Quelle politique du logement pour 2015 ?
La publication, le 26 mars dernier, au Journal officiel, de la loi pour l'accès au logement et un urbanisme rénové (dite loi ALUR) a marqué une avancée significative dans la politique du logement menée par le gouvernement. Dans un contexte de crise (baisse des transactions, parcs locatifs privé et social à la mobilité bloquée), cette loi, objet de nombreuses critiques depuis plus de deux ans et largement amendée au cours des discussions parlementaires, a pour but de redonner confiance aux différents acteurs de l'habitat et du logement. Qu'en est-il réellement ? Les mesures proposées (encadrement, garantie des loyers, etc.) sont-elles à même de répondre aux exigences des locataires et des propriétaires ? Le marché locatif social est-il le grand oublié de la loi ALUR ?
Quel état du marché locatif privé ?
Selon l'observatoire des loyers Clameur, les loyers de marché ont augmenté en 2013 de 0,6% et de 1,1% sur les cinq premiers mois de l'année en glissement annuel. L'observatoire pointe du doigt le risque important de baisse généralisée à l'ensemble du marché locatif privé.
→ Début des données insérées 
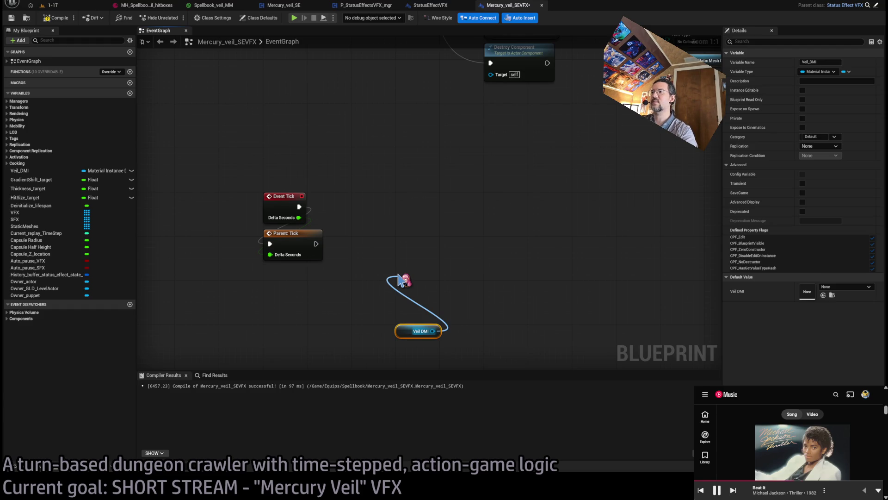
pyautogui.moveTo(399, 280); pyautogui.dragTo(398, 278)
En effet, les moindres hausses observées (i.e. inférieures à l'inflation) depuis le début de l'année, à l'exception notable des zones les plus tendues (+1,4% en île-de-France et en PACA, par exemple), conduisent à une baisse relative du rendement immobilier de certains propriétaires. Pour autant, ces évolutions doivent être relativisées. Ainsi, si elle se confirme, cette érosion apparente des loyers serait tout d'abord, au grand dam des professionnels qui s'alarment de son caractère «préoccupant», une bonne nouvelle pour les locataires.
D'autre part, pour étudier les loyers du parc locatif privé, l'évolution du loyer dit «de marché» n'est pas le seul indicateur à disposition. En effet, le loyer de marché représente la valeur moyenne des logements mis en location à une date t. Une hausse (baisse) des loyers de marché ne signifie donc pas que les loyers ont augmenté (baissé) mais que les loyers du stock disponible à la location à la date t ont augmenté (baissé) par rapport à ceux du stock disponible en t-1. L'évolution qui conditionne en grande partie à la fois l'augmentation du rendement locatif du propriétaire bailleur et la perte de pouvoir d'achat induite par un déménagement pour le locataire est en réalité l'évolution des loyers à la relocation. Celle-ci renseigne sur les augmentations de loyers opérées lors d'un changement de locataire. Ce sont d'ailleurs ces hausses que vise à encadrer le décret publié en juillet 2012 et aujourd'hui encore en application.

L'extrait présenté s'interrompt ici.